The beauty of creation is a confession and invites contemplation of beauty in its source. That beauty that is the beauty of God never dwells on itself, never is the source of mere sensual pleasure, but always points to the source of real beauty who is God himself.

This dual nature of beauty must be always understood by Catholics who describe themselves as traditional, immersed in the sacred tradition of the Church.  The traditional Catholic must always be on guard against confusing the beauty of material things with the beauty of God. Sumptuous interiors of churches, lovely vestments, achingly beautiful music, even in the context of the Holy Mass, can be temptations to substitute the austere beauty of God with merely aesthetic delights.  One of the terrible temptations for the traditional Catholic is aestheticism:  the delight in the beauty of the Tradition of Catholicism, its art, its music, its liturgical forms, that becomes an end in itself and never looks beyond to whom all of this points.  It is no secret that many young seminarians, when exposed to the beauty of the Traditional Mass, are deeply moved by its beauty.  And rightly so.  But if the result of this is an obsession with chalices and vestments and beautiful religious objects d’art, then this encounter with beauty is a dead end and does not lead to the austere beauty of God. It is precisely this aestheticism that clothes itself in religiosity that destroyed the Anglo-Catholic movement within Anglicism.  What began as a spiritual movement to bring Anglicanism back to its Catholic roots decayed into religious foppery.  And the same will be true for young Catholic priests who are bogged down by material beauty and therefore will never encounter the beauty of the sine function that is close to the beauty of God.

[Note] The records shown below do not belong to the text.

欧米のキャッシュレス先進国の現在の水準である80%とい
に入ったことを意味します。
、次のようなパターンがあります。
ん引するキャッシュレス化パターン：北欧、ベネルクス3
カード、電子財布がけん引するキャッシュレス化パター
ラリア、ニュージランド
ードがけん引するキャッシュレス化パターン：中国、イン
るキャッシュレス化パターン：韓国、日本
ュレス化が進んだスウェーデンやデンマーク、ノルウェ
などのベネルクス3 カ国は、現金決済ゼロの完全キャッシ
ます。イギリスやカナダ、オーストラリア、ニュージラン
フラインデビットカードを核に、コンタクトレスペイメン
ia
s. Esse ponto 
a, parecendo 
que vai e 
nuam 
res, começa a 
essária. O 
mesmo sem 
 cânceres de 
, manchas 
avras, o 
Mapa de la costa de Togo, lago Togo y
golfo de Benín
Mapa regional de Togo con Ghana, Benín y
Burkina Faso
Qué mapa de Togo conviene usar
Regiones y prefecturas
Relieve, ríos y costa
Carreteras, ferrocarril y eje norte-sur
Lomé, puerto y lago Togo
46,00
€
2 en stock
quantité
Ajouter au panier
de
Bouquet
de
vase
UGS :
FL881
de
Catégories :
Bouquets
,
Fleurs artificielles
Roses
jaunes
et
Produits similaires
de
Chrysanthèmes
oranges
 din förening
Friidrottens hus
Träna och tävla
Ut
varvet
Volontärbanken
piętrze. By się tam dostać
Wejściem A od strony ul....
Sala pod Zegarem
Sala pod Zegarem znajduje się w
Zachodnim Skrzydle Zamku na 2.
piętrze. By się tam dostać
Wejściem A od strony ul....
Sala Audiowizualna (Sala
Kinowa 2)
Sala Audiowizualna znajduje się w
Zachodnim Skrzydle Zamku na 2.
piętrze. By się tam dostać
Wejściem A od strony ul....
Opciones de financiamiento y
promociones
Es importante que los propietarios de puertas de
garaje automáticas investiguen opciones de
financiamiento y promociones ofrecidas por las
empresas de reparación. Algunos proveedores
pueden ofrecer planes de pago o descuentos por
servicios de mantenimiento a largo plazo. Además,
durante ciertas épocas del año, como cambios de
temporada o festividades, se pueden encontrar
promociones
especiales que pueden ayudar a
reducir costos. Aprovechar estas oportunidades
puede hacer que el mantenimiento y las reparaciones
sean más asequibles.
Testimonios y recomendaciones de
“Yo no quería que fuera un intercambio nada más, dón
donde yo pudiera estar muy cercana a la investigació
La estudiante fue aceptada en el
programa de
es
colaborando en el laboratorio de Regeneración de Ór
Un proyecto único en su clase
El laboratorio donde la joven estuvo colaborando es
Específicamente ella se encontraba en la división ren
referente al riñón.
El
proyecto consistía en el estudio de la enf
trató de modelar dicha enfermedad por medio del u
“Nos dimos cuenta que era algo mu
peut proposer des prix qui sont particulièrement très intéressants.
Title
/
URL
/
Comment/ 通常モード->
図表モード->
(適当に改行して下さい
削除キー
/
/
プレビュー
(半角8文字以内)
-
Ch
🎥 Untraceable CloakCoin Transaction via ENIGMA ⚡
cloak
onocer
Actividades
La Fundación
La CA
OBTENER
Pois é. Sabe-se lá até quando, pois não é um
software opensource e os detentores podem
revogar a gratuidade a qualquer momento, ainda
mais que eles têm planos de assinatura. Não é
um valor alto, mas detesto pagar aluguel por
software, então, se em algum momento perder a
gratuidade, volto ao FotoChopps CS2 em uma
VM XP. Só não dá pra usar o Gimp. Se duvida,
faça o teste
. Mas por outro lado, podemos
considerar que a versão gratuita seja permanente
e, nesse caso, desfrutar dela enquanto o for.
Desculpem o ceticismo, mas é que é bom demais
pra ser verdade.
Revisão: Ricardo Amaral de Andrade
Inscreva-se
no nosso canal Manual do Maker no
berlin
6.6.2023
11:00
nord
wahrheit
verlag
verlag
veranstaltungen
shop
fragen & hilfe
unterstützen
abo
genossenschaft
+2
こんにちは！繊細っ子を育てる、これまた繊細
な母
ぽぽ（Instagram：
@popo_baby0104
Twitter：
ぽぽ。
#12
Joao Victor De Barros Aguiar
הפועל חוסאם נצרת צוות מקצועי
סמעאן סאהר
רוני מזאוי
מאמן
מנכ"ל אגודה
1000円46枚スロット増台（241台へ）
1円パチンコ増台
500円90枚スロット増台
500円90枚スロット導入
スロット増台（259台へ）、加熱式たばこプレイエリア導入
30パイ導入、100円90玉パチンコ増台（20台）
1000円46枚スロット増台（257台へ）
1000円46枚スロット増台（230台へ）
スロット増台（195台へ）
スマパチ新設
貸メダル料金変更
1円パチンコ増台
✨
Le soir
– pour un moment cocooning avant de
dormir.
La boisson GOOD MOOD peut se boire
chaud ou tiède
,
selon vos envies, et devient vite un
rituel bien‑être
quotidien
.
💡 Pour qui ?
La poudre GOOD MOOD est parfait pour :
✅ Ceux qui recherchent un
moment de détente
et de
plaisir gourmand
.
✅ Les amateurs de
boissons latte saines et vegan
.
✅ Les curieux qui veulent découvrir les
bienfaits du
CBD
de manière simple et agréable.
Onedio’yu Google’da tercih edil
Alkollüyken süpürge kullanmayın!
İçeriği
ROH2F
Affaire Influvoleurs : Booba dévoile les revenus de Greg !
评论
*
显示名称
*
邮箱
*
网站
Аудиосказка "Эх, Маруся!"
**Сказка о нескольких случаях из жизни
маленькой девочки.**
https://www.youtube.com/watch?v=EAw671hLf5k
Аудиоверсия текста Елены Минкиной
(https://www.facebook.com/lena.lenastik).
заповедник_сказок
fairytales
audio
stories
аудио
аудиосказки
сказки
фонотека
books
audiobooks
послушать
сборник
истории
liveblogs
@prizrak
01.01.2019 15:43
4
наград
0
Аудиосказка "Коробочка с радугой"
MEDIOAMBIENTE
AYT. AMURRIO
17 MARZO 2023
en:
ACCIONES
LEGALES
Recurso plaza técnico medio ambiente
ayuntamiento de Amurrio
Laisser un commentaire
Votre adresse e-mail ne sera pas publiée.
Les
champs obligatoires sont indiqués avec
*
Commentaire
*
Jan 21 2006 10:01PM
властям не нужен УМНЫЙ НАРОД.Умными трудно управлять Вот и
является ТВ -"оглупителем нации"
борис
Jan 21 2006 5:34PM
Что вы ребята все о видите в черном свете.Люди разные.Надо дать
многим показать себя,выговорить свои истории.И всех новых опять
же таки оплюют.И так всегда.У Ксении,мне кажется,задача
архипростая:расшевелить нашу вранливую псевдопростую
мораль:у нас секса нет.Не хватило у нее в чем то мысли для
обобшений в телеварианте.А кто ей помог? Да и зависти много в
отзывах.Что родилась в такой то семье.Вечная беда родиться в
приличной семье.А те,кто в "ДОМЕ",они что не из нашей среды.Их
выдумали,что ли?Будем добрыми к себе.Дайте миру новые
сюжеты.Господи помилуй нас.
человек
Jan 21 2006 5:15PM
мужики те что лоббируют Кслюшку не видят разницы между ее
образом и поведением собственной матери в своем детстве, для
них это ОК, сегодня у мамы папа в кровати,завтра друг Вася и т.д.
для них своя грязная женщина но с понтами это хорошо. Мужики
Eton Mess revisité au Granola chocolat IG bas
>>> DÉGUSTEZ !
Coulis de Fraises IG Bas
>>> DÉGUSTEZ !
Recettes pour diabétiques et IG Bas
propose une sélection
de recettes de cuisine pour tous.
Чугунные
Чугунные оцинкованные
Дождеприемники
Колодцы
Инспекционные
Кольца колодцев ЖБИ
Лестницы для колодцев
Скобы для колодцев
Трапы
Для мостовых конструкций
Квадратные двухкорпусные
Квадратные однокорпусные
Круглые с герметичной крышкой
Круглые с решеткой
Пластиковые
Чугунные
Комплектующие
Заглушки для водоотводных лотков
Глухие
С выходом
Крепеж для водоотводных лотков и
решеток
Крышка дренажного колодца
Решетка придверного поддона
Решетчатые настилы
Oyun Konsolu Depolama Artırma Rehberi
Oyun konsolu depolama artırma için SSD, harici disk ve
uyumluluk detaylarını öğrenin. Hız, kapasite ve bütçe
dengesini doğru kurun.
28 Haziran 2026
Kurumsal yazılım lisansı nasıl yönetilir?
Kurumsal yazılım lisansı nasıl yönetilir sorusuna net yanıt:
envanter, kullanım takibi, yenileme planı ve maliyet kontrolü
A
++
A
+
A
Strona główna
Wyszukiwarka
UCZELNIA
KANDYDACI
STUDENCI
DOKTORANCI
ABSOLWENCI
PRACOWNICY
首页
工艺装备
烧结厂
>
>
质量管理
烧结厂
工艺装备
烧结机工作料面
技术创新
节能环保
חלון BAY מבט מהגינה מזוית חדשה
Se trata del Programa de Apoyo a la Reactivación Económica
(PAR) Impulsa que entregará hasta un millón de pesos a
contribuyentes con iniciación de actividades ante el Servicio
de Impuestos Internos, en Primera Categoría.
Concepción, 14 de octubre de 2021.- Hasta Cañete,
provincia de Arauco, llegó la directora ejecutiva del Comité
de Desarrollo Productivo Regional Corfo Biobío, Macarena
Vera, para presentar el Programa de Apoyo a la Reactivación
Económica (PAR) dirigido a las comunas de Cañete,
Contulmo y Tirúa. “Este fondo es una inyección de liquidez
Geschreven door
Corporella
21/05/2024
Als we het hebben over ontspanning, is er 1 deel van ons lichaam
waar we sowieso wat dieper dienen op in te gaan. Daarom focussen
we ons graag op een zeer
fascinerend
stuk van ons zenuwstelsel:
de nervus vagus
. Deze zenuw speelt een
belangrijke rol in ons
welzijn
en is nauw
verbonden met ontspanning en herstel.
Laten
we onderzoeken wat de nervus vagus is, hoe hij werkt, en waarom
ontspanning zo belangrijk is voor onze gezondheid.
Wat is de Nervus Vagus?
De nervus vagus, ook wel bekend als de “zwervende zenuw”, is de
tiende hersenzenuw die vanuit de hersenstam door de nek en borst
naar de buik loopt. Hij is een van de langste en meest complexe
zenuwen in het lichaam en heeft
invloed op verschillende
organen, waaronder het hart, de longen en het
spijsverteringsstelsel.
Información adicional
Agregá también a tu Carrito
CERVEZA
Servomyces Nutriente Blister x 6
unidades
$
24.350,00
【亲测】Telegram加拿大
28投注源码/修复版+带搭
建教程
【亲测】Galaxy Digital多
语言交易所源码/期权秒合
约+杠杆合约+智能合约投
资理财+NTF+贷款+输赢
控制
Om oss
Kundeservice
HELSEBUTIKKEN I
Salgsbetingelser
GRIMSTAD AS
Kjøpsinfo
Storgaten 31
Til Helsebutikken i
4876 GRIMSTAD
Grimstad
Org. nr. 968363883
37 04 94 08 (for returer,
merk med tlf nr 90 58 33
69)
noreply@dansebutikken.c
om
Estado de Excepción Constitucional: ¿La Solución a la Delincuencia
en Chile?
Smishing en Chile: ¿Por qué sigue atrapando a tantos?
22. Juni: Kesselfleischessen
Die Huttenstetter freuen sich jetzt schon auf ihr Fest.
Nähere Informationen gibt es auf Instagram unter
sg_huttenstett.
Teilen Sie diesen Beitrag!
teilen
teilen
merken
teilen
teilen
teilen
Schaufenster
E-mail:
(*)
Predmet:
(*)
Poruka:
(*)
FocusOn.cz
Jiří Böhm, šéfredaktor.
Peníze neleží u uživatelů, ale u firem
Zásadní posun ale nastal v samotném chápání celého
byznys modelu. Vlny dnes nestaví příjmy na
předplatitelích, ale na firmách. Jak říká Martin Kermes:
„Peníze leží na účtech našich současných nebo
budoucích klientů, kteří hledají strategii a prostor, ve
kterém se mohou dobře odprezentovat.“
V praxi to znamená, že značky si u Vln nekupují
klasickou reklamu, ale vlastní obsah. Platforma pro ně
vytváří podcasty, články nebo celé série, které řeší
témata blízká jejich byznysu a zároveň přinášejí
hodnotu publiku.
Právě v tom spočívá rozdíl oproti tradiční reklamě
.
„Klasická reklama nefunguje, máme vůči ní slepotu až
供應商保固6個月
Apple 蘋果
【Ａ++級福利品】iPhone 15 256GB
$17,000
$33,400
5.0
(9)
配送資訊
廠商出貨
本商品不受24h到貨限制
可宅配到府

But this is also true in a parish like St. Mary’s.  We are blessed especially at this Mass by the intrinsic beauty of the Traditional Mass manifested by the meticulous attention to details by everyone who participates in the Mass in whatever function or role.  Not least of all is our schola, who sings some of the greatest music ever written not only for the Mass but great per se in an objective sense.  And yet even here can the ugly head of aestheticism rise. I remember when I was studying in Oxford going to the Solemn Eucharist in Christ Church Cathedral that was so beautifully carried out.  The music was superb, men and boys singing deep and difficult settings of the Mass.  And some people would come to the Eucharist with their scores of the Mass setting, following the singing of the parts of the Mass, and nudge each other at aesthetic high points in the singing of the Mass.  Like a night at the opera.  Deadly.  Beauty that fails to point to the author of all beauty because of an obsession with the beauty of music per se with no grounding in the simple beauty of God.  

One of the insightful and true statements of the Second Vatican Council in Sacrosanctum Concilium is the following:

The Church acknowledges Gregorian chant as specially suited to the Roman liturgy: therefore, other things being equal, it should be given pride of place in liturgical services. But other kinds of sacred music, especially polyphony, are by no means excluded from liturgical celebrations, so long as they accord with the spirit of the liturgical action.

It is chant in the deepest sense that is the music of the Roman rite.  As much as we love polyphony that is sung almost every Sunday at this Mass, the origins and roots of polyphony are in that austere beauty of chant that like the severe façade of the Gesù, like the earlier tower at Chartres, like the early iconic art of the Church, point in the deepest way to the beauty that is ever ancient and ever new, and that is that beauty that points to the God who has and who is and who will save the world.  

George Herbert’s poem “Sacred Music”, written when church music in England was being attacked by the Puritans:


SWEETEST of sweets, I thank you: when displeasure   Did through my body wound my mind, You took me thence, and in your house of pleasure   A dainty lodging me assign’d.   Now I in you without a body move,      
  Rising and falling with your wings: We both together sweetly live and love,   Yet say sometimes, God help poor Kings.   Comfort, I’ll die; for if you post from me,   Sure I shall do so, and much more:      
But if I travel in your company,   You know the way to heaven’s door.